When an investment tanks by 69% in two short months, with no brief rebound in between, it either represents one incredible buying opportunity or second-place finisher to stuffing cash in a mattress. With Genius Brands International (NASDAQ:GNUS), let’s be clear: It’s impossible to dismiss the latter as a possibility. The company has been hammered by bad news lately that has thrown GNUS stock into a swan dive, including one class action investor lawsuit, followed by another.
But could it really be that bad to sway an investor from, say, using some disposable income to buy 100 shares at $1.10 each? For starters, Genius’ stock did hit $7.93 as recently as June 3. If it could recover even half its lost ground, then the investor who rolls the dice today could see their investment triple or quadruple.
Consider that billionaire Warren Buffett wouldn’t exactly dismiss such a thought outright. One of Buffett’s most famous investing philosophies is this: “The best thing that happens to us is when a great company gets into temporary trouble … We want to buy them when they’re on the operating table.”
To extend Buffett’s metaphor, the question revolves around whether Genius Brands International is being rolled into the operating room for a routine hernia fix or quadruple-bypass surgery.
Counting on Quarterly Recovery
For a time, it appeared as though such an assessment wouldn’t be necessary. The early June peak of GNUS in part reflected investor exuberance over how it would fare during the novel coronavirus. The company—which produces videos, music and books for kids, and includes the Kartoon Channel—looked to benefit from Covid-19 forcing kids to stay inside.
But hunches are one thing, quarterly reports another—and boy, was Q2 2020 a sad one. GNUS reported a net loss of $4.88 per share, compared with a 16 cent loss in Q2 2019. That’s a 30-fold increase, year over year. Give that kind of performance, it behooves the wise investor to hold out for the Q3 report, which will hit in October.
Here’s the thing: That report need not necessarily reflect sterling performance or even evidence of a turnaround. If the company can show it has at least stanched the bleeding, and addressed the concerns of disgruntled shareholders, then an argument could be made that GNUS stock has already hit its bottom and set to fight its way back. In that case, the shareholder’s golden rule of “buy low” would more than apply here.

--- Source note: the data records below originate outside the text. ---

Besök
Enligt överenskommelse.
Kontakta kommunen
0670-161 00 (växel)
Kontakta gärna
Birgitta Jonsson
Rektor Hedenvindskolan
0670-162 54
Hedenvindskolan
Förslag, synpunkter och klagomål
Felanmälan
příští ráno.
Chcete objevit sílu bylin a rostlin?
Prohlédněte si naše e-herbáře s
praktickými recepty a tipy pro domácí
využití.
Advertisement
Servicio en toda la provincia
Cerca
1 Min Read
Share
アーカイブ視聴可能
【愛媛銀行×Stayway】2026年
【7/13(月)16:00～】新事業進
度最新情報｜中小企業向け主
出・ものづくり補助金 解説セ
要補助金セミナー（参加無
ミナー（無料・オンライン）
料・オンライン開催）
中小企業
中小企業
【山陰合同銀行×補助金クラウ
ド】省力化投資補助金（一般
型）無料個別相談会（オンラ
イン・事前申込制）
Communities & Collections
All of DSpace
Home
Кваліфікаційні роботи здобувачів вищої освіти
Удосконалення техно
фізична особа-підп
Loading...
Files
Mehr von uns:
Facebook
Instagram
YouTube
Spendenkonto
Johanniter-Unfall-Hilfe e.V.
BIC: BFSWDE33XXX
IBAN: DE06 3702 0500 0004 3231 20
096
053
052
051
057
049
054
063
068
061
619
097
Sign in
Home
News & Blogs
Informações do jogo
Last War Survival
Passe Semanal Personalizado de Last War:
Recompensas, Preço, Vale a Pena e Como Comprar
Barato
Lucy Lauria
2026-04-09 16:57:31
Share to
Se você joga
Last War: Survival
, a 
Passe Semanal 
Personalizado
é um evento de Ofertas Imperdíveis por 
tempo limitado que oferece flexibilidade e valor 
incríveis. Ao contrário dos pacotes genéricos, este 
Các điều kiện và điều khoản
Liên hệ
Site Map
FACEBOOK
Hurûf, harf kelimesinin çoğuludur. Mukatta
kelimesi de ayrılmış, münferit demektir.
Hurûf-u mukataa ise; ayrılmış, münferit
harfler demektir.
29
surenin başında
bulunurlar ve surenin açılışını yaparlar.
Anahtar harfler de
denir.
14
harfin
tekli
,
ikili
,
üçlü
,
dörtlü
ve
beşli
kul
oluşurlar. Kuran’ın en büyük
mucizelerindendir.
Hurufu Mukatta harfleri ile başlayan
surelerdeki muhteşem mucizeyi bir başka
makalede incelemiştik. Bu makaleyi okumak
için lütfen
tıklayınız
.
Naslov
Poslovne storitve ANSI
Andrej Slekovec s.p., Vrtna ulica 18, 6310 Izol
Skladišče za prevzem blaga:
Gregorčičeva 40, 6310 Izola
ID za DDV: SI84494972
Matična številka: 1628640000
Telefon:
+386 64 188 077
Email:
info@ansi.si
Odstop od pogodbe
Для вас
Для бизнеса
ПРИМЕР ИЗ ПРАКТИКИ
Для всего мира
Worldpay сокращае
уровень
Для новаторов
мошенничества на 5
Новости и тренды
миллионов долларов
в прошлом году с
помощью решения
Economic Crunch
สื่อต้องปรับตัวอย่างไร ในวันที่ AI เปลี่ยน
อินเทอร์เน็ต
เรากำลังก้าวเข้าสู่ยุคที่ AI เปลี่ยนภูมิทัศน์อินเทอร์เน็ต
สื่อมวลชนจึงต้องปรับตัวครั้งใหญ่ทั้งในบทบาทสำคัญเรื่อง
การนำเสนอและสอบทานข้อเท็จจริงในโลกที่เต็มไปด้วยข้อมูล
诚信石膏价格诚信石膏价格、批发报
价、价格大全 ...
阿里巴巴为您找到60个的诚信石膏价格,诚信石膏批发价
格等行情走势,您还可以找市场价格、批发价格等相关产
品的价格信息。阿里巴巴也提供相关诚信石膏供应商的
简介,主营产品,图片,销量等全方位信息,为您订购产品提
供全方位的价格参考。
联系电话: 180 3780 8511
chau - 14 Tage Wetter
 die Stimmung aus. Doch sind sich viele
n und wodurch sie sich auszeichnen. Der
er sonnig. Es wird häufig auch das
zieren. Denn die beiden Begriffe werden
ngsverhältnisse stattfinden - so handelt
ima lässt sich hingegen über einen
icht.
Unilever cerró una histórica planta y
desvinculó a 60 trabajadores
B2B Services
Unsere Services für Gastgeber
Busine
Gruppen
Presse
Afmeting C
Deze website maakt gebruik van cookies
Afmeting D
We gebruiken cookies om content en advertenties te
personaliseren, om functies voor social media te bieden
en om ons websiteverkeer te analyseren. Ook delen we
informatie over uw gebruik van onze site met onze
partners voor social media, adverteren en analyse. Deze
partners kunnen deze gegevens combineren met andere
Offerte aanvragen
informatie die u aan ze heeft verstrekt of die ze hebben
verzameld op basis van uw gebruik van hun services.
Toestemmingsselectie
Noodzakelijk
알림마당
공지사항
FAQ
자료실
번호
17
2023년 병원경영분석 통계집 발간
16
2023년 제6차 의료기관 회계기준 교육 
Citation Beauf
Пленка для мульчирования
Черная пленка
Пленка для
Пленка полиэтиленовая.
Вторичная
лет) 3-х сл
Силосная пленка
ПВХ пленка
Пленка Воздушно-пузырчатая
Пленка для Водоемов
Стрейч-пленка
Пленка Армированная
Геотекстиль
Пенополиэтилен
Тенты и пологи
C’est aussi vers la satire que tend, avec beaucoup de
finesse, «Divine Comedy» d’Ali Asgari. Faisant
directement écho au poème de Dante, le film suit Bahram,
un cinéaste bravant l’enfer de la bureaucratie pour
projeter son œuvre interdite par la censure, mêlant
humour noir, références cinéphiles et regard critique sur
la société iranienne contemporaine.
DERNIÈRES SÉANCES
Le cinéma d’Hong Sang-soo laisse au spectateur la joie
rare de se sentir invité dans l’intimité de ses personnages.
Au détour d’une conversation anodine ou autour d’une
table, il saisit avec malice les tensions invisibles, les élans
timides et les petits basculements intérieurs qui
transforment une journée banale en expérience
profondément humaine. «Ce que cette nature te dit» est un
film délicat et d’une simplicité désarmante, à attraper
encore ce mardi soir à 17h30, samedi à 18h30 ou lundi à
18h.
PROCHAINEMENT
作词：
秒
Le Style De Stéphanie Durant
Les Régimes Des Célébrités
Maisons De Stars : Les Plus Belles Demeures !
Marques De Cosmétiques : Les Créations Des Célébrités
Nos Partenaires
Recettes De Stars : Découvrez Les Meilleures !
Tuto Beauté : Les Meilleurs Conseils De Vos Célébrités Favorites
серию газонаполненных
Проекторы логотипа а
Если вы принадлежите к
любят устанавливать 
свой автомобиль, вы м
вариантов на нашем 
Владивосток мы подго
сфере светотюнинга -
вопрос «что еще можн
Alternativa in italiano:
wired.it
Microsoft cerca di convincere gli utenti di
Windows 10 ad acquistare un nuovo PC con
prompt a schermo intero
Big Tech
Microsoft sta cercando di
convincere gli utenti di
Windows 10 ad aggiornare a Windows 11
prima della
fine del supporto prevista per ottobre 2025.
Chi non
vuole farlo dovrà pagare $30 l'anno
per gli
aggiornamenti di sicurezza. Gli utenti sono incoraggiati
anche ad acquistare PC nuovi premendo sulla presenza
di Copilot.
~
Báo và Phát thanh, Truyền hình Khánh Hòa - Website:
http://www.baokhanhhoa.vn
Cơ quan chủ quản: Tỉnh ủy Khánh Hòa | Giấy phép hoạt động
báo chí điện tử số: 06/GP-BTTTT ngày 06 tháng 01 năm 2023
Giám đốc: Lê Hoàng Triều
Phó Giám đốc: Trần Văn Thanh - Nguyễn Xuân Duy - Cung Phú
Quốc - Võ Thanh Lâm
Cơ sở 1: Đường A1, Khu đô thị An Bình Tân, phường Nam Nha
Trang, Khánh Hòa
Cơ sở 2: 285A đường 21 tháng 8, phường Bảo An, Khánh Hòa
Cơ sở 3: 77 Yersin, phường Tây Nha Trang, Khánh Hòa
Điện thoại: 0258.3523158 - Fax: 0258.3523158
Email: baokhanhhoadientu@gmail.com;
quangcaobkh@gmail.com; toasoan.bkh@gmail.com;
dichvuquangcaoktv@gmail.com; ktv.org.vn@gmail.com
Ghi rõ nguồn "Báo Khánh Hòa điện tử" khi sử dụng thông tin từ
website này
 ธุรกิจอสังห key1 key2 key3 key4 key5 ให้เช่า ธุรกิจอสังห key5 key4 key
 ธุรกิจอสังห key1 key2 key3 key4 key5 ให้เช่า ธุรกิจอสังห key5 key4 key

“Ah!” says the Ambitious Investor. “If it’s all about ‘buy low,’ why not ‘buy now’?”
By George … not so fast.
GNUS Stock and an Analyst Audience of One
For starters, any investment decision based on a hunch is a bet, nothing more. Dumb investors read tea leaves; smart ones read analyst ratings. But where GNUS stock is concerned, that information is very tough to come by. Granted, the one analyst surveyed by WSJ Markets calls GNUS stock a “buy” and even sets a tasty target price of $4.50 per share, which would mark that price quadrupling scenario we discussed earlier.
But as these things go, analyst consensus matters. In the case of Netflix (NASDAQ:NFLX), 41 analysts weigh in—with opinions all over the spectrum—to create an overall rating of “buy.” Now let’s put our investor-math brains to work: That’s 40 more analysts following NFLX than GNUS. Huh.
So in search of more numbers, let’s go to an unusual source: the lawsuit filed by Bronstein, Gewirtz & Grossman, LLC. It states that on July 6, Genius Brands announced a joint venture with POW! Entertainment “regarding the intellectual property Stan Lee created following his tenure at Marvel Entertainment.” You’d think that would be great news but immediately afterwards, “Genius Brands’ stock dropped [more than] 25% to close at $2.66.”
In Hype Versus Hope, No Clear Winner
What happened? Apparently, the deal was a major disappointment to investors and speculators who imagined something far more lucrative that involved a multi-billion-dollar enterprise. The incendiary phrase, at least where the lawsuits are concerned, was “exciting business development,” used in a July 2 company press release announcing a conference call by Chairman and CEO Andy Heyward.
America being the land of free speech, you might wonder what’s wrong with that. Well, speech isn’t exactly free if it misleads investors who go broke. For his own part, Heyward could be guilty (in the non-legal sense) of Tinsel Town hyperbole surrounding the POW! Entertainment Deal. He crowed: “In all of Hollywood, there is no greater prize. This is the Holy Grail.”
If that line isn’t tailor-made for page one of some comic book saga, it’s hard to imagine a better one. At the very least, companies with a $241 million market cap should provide entertainment through their products, not their press releases. POW! Entertainment represents the output of Lee in his post-Marvel Comics years.
Now supposing you believe Hayward’s assessment—which could prove itself in time—the results won’t impact the company’s bottom line for years, unless Lee-themed properties go into production immediately and with industry fanfare.
Not to be the bad guy in this pseudo-superpower stock saga, but talk is cheap. Maybe even penny stock cheap. A buck and a dime per share isn’t far off, you know. If you’re going to throw anything after GNUS stock for now, make sure it’s chump change.
On the date of publication, Lou Carlozo did not have (either directly or indirectly) any positions in the securities mentioned in this article.